Stored entries:

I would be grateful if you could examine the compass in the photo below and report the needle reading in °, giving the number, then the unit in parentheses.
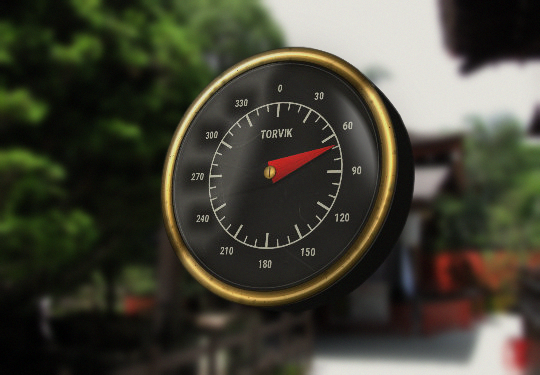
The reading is 70 (°)
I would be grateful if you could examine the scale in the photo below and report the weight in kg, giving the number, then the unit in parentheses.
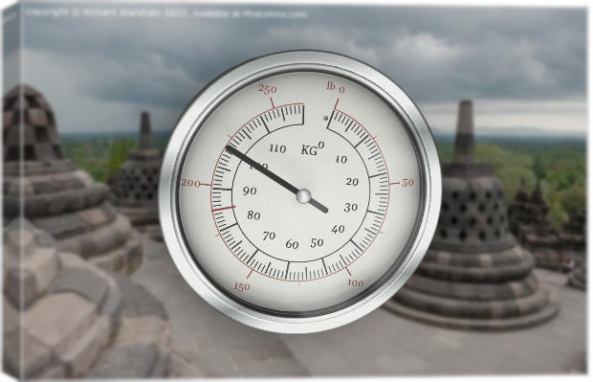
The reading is 100 (kg)
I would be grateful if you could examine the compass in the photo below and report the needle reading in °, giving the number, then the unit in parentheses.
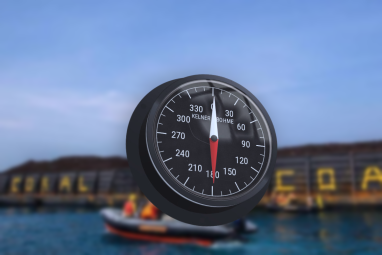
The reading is 180 (°)
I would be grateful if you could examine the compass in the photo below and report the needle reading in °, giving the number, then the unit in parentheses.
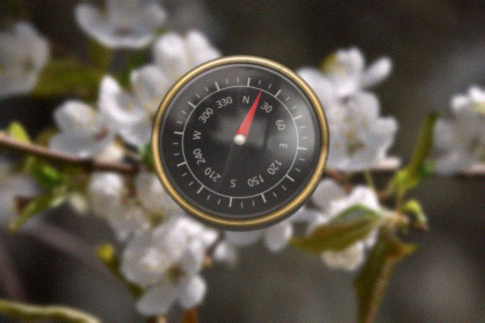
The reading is 15 (°)
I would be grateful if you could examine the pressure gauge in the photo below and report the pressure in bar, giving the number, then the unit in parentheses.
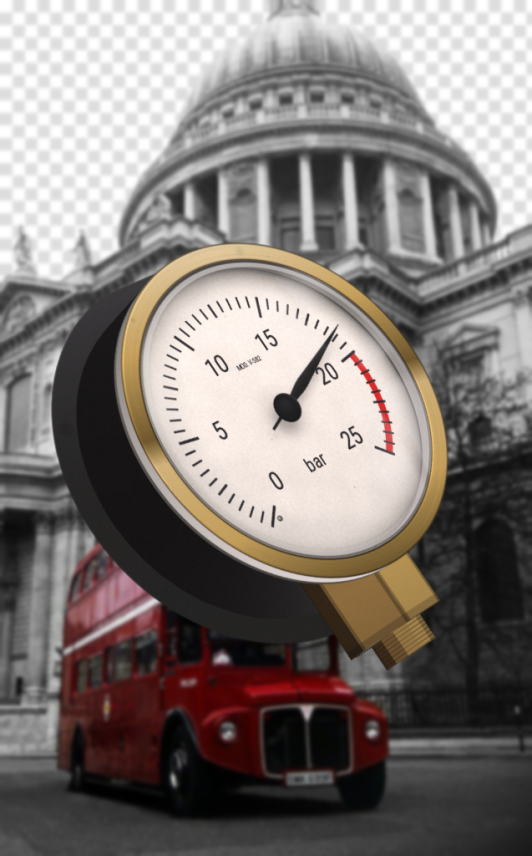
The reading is 18.75 (bar)
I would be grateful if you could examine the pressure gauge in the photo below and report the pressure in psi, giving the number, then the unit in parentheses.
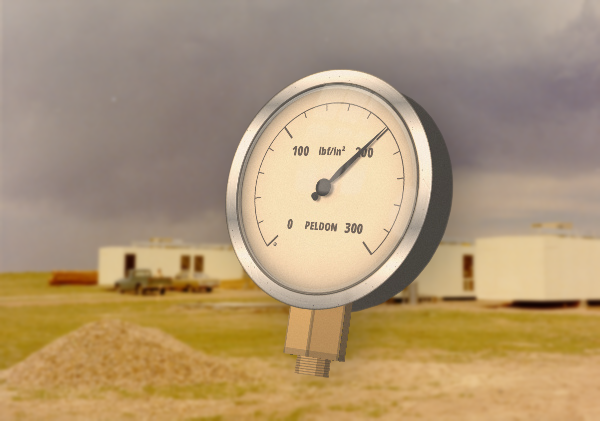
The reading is 200 (psi)
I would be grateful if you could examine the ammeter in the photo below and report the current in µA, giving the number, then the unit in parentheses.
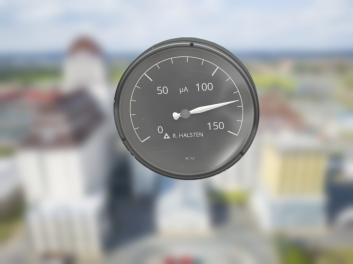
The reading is 125 (µA)
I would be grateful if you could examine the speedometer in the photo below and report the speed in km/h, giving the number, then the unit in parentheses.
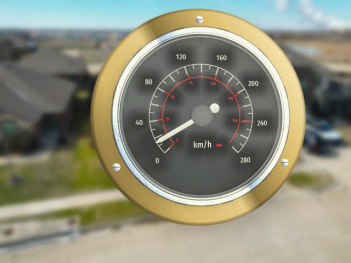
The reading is 15 (km/h)
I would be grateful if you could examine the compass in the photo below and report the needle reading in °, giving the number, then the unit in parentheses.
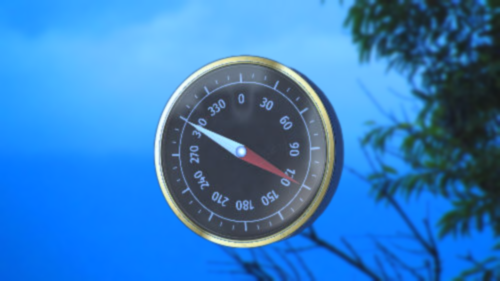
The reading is 120 (°)
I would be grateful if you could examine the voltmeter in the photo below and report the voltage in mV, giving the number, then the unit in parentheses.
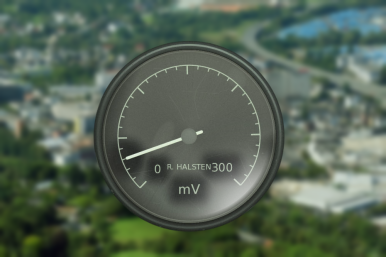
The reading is 30 (mV)
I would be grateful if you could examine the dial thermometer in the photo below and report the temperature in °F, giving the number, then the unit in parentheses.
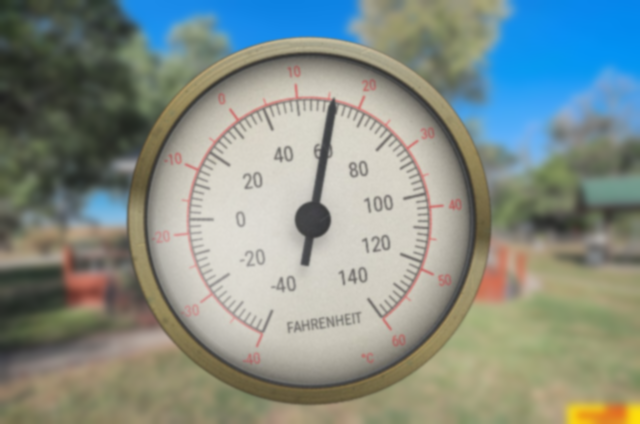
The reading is 60 (°F)
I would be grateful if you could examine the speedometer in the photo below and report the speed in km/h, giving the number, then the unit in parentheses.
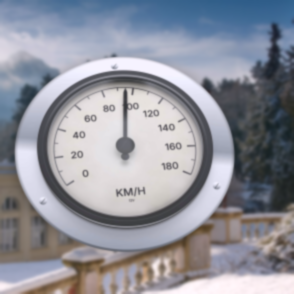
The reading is 95 (km/h)
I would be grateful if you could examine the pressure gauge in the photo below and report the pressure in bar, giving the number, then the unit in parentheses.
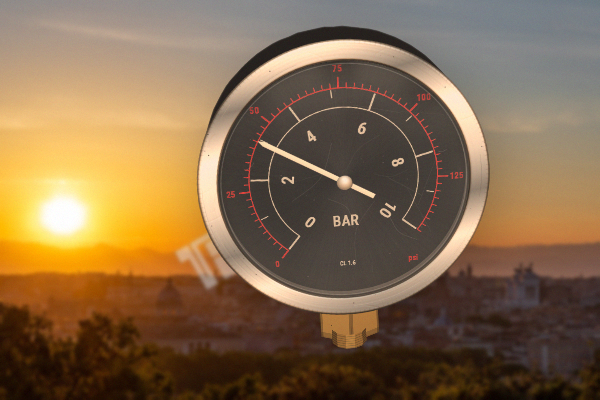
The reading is 3 (bar)
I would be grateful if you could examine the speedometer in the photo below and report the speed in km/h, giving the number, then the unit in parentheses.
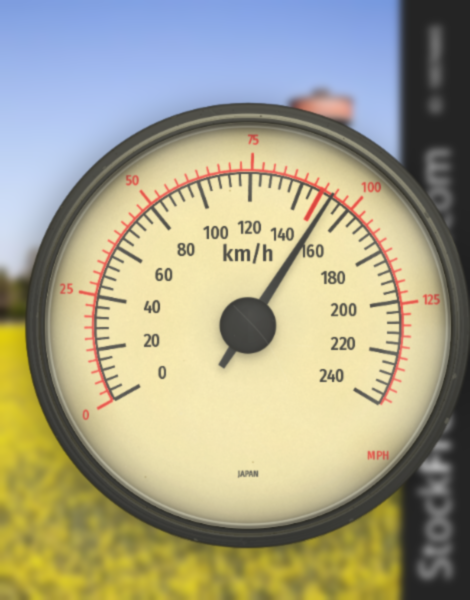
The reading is 152 (km/h)
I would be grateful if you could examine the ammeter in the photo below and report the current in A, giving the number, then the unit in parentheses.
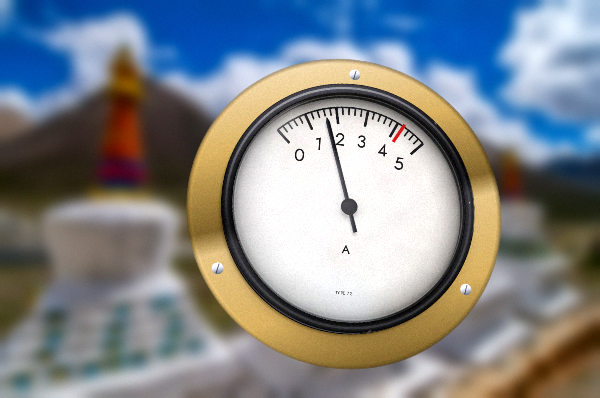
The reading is 1.6 (A)
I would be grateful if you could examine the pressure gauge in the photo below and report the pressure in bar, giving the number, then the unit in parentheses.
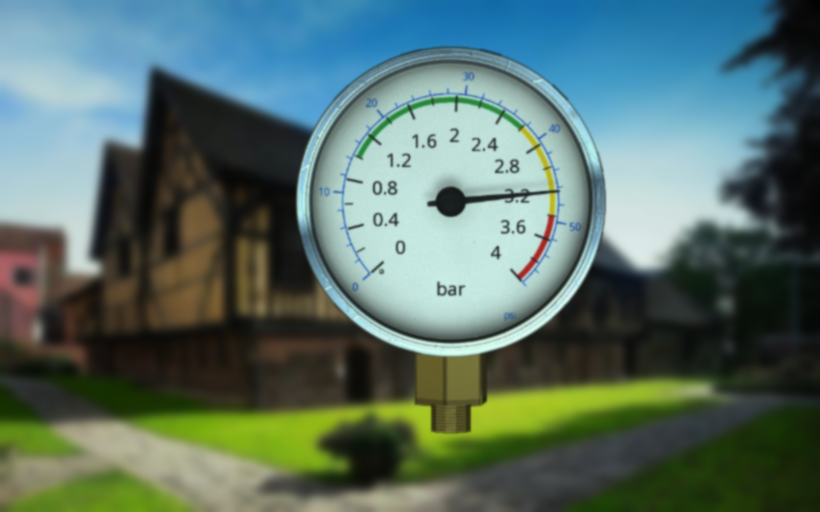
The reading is 3.2 (bar)
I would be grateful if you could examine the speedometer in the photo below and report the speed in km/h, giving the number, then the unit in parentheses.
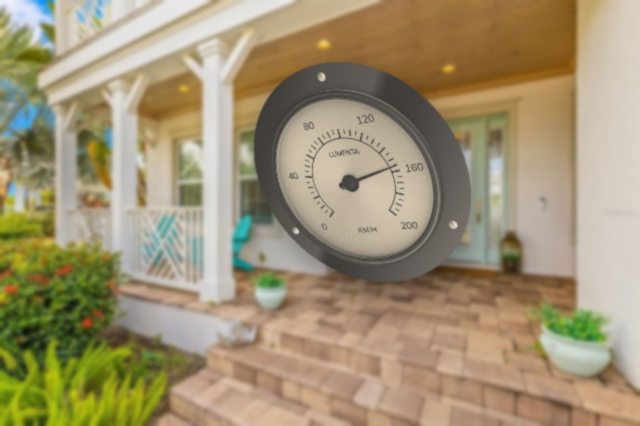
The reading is 155 (km/h)
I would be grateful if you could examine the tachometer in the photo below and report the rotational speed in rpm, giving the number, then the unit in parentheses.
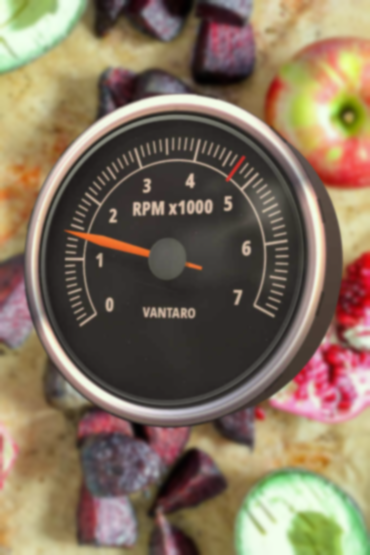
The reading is 1400 (rpm)
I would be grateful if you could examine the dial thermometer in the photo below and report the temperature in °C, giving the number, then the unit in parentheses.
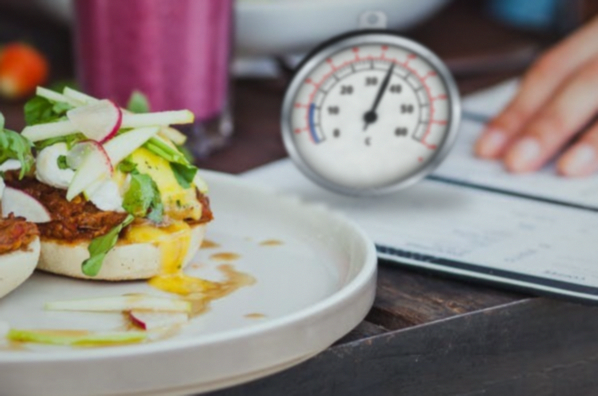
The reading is 35 (°C)
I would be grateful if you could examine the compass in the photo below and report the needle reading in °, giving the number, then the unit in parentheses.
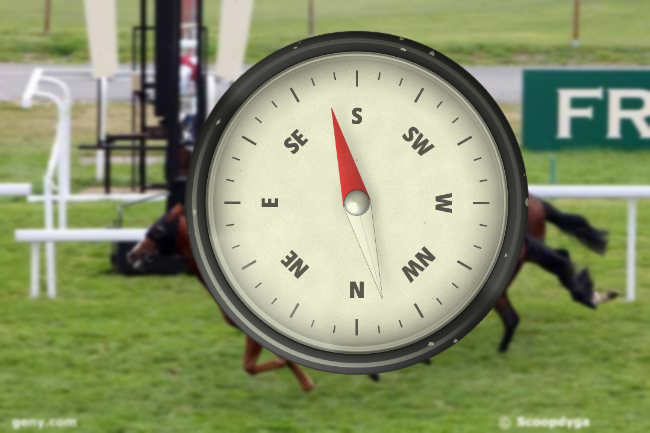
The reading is 165 (°)
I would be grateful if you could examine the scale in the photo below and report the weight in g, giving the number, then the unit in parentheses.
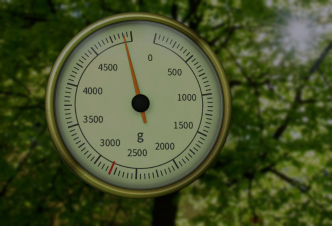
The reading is 4900 (g)
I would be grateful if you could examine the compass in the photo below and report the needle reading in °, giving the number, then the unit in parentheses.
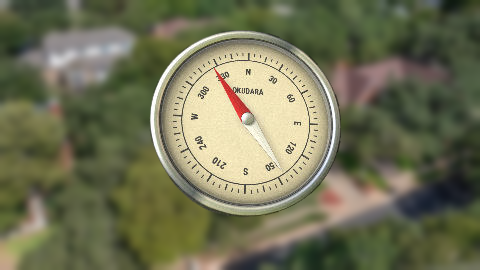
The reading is 325 (°)
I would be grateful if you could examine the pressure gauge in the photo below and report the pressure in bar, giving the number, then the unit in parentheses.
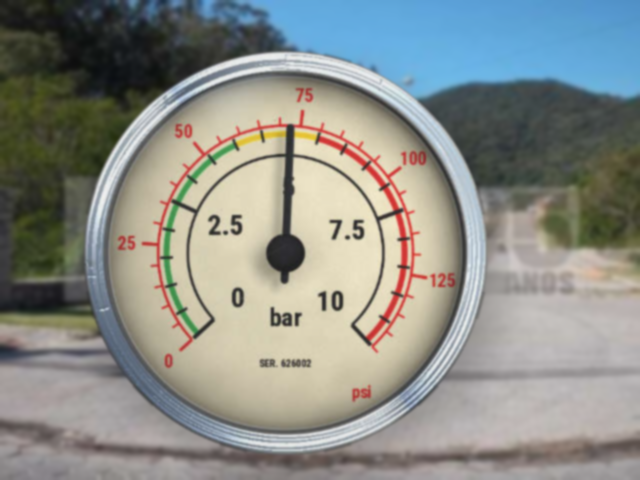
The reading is 5 (bar)
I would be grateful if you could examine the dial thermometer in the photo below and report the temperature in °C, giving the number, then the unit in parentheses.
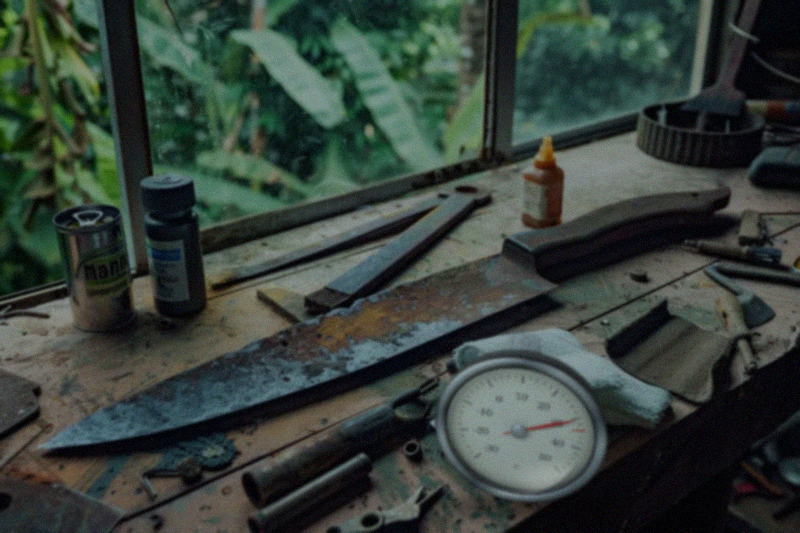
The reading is 30 (°C)
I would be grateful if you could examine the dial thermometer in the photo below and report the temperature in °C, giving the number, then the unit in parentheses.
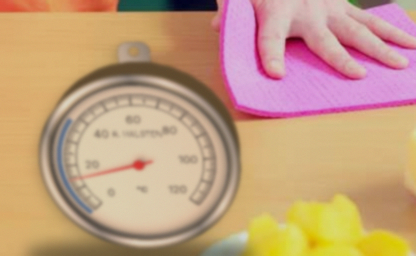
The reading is 15 (°C)
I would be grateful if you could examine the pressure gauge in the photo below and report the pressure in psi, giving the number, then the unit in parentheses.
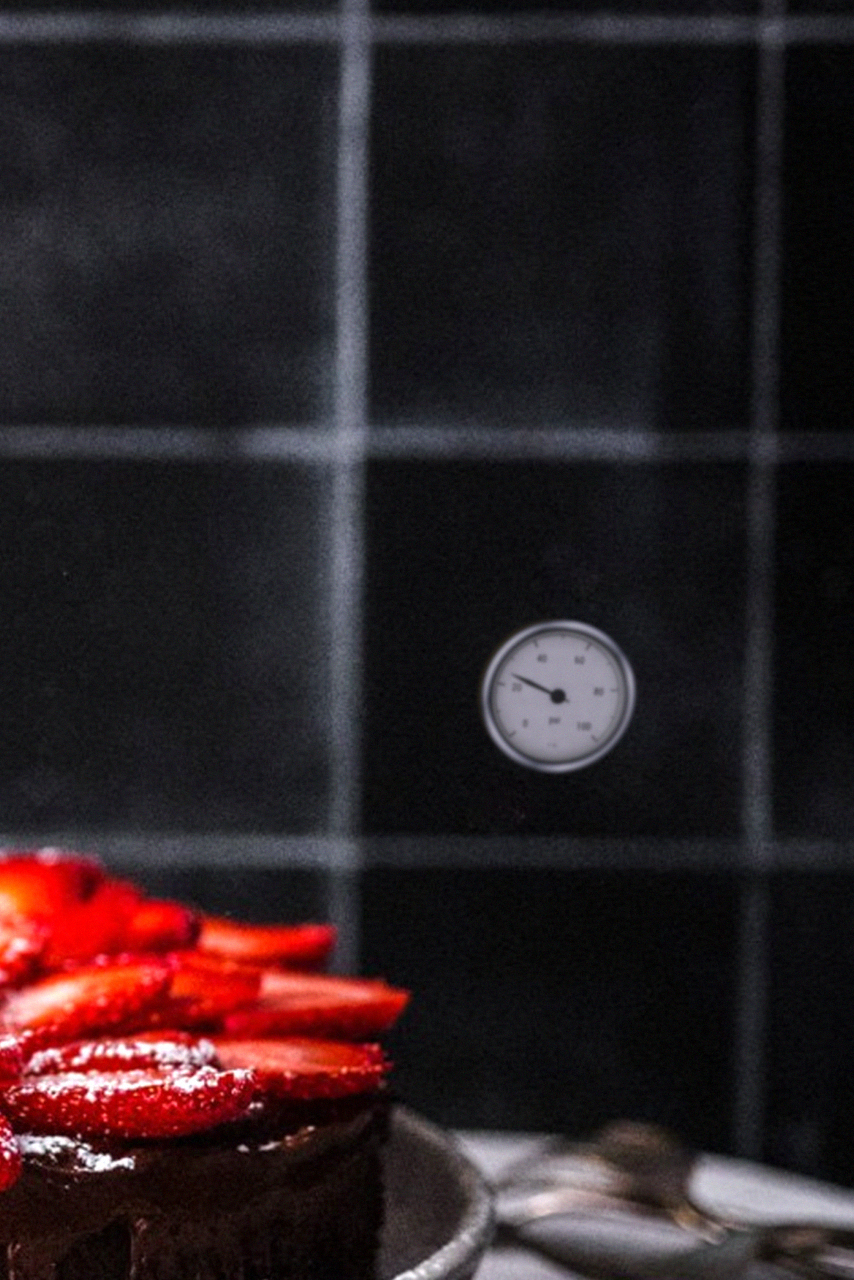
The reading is 25 (psi)
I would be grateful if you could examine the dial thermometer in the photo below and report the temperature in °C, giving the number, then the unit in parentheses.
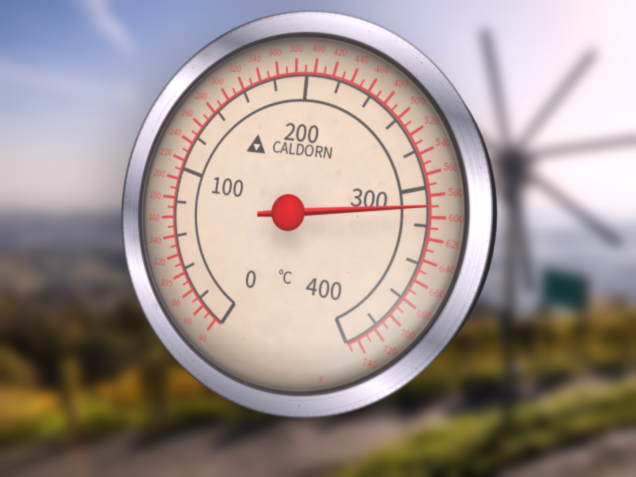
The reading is 310 (°C)
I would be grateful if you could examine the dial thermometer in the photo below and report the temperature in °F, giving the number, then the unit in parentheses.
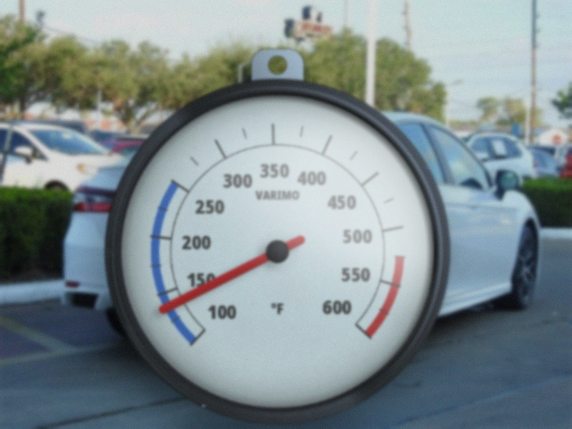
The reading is 137.5 (°F)
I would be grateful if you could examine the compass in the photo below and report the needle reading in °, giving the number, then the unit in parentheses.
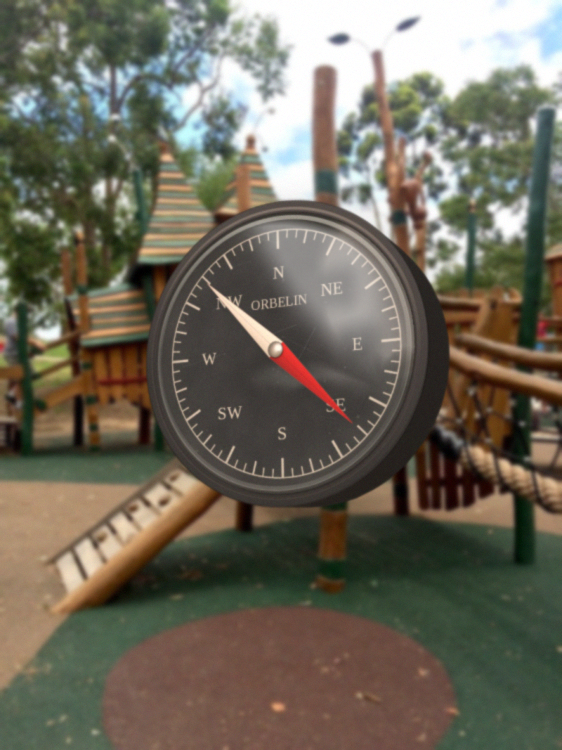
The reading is 135 (°)
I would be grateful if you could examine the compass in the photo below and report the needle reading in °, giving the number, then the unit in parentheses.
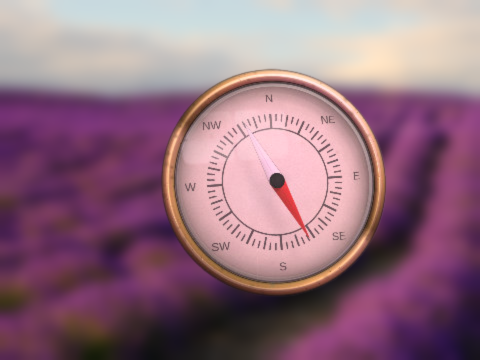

_EXERCISE INSTRUCTIONS:_
Reproduce every one of the stored entries above word for word, omitting the pictures.

_PROBLEM SOLUTION:_
I would be grateful if you could examine the compass in the photo below and report the needle reading in °, giving the number, then the unit in parentheses.
The reading is 70 (°)
I would be grateful if you could examine the scale in the photo below and report the weight in kg, giving the number, then the unit in parentheses.
The reading is 100 (kg)
I would be grateful if you could examine the compass in the photo below and report the needle reading in °, giving the number, then the unit in parentheses.
The reading is 180 (°)
I would be grateful if you could examine the compass in the photo below and report the needle reading in °, giving the number, then the unit in parentheses.
The reading is 15 (°)
I would be grateful if you could examine the pressure gauge in the photo below and report the pressure in bar, giving the number, then the unit in parentheses.
The reading is 18.75 (bar)
I would be grateful if you could examine the pressure gauge in the photo below and report the pressure in psi, giving the number, then the unit in parentheses.
The reading is 200 (psi)
I would be grateful if you could examine the ammeter in the photo below and report the current in µA, giving the number, then the unit in parentheses.
The reading is 125 (µA)
I would be grateful if you could examine the speedometer in the photo below and report the speed in km/h, giving the number, then the unit in parentheses.
The reading is 15 (km/h)
I would be grateful if you could examine the compass in the photo below and report the needle reading in °, giving the number, then the unit in parentheses.
The reading is 120 (°)
I would be grateful if you could examine the voltmeter in the photo below and report the voltage in mV, giving the number, then the unit in parentheses.
The reading is 30 (mV)
I would be grateful if you could examine the dial thermometer in the photo below and report the temperature in °F, giving the number, then the unit in parentheses.
The reading is 60 (°F)
I would be grateful if you could examine the speedometer in the photo below and report the speed in km/h, giving the number, then the unit in parentheses.
The reading is 95 (km/h)
I would be grateful if you could examine the pressure gauge in the photo below and report the pressure in bar, giving the number, then the unit in parentheses.
The reading is 3 (bar)
I would be grateful if you could examine the speedometer in the photo below and report the speed in km/h, giving the number, then the unit in parentheses.
The reading is 152 (km/h)
I would be grateful if you could examine the ammeter in the photo below and report the current in A, giving the number, then the unit in parentheses.
The reading is 1.6 (A)
I would be grateful if you could examine the pressure gauge in the photo below and report the pressure in bar, giving the number, then the unit in parentheses.
The reading is 3.2 (bar)
I would be grateful if you could examine the speedometer in the photo below and report the speed in km/h, giving the number, then the unit in parentheses.
The reading is 155 (km/h)
I would be grateful if you could examine the tachometer in the photo below and report the rotational speed in rpm, giving the number, then the unit in parentheses.
The reading is 1400 (rpm)
I would be grateful if you could examine the dial thermometer in the photo below and report the temperature in °C, giving the number, then the unit in parentheses.
The reading is 35 (°C)
I would be grateful if you could examine the compass in the photo below and report the needle reading in °, giving the number, then the unit in parentheses.
The reading is 165 (°)
I would be grateful if you could examine the scale in the photo below and report the weight in g, giving the number, then the unit in parentheses.
The reading is 4900 (g)
I would be grateful if you could examine the compass in the photo below and report the needle reading in °, giving the number, then the unit in parentheses.
The reading is 325 (°)
I would be grateful if you could examine the pressure gauge in the photo below and report the pressure in bar, giving the number, then the unit in parentheses.
The reading is 5 (bar)
I would be grateful if you could examine the dial thermometer in the photo below and report the temperature in °C, giving the number, then the unit in parentheses.
The reading is 30 (°C)
I would be grateful if you could examine the dial thermometer in the photo below and report the temperature in °C, giving the number, then the unit in parentheses.
The reading is 15 (°C)
I would be grateful if you could examine the pressure gauge in the photo below and report the pressure in psi, giving the number, then the unit in parentheses.
The reading is 25 (psi)
I would be grateful if you could examine the dial thermometer in the photo below and report the temperature in °C, giving the number, then the unit in parentheses.
The reading is 310 (°C)
I would be grateful if you could examine the dial thermometer in the photo below and report the temperature in °F, giving the number, then the unit in parentheses.
The reading is 137.5 (°F)
I would be grateful if you could examine the compass in the photo below and report the needle reading in °, giving the number, then the unit in parentheses.
The reading is 135 (°)
I would be grateful if you could examine the compass in the photo below and report the needle reading in °, giving the number, then the unit in parentheses.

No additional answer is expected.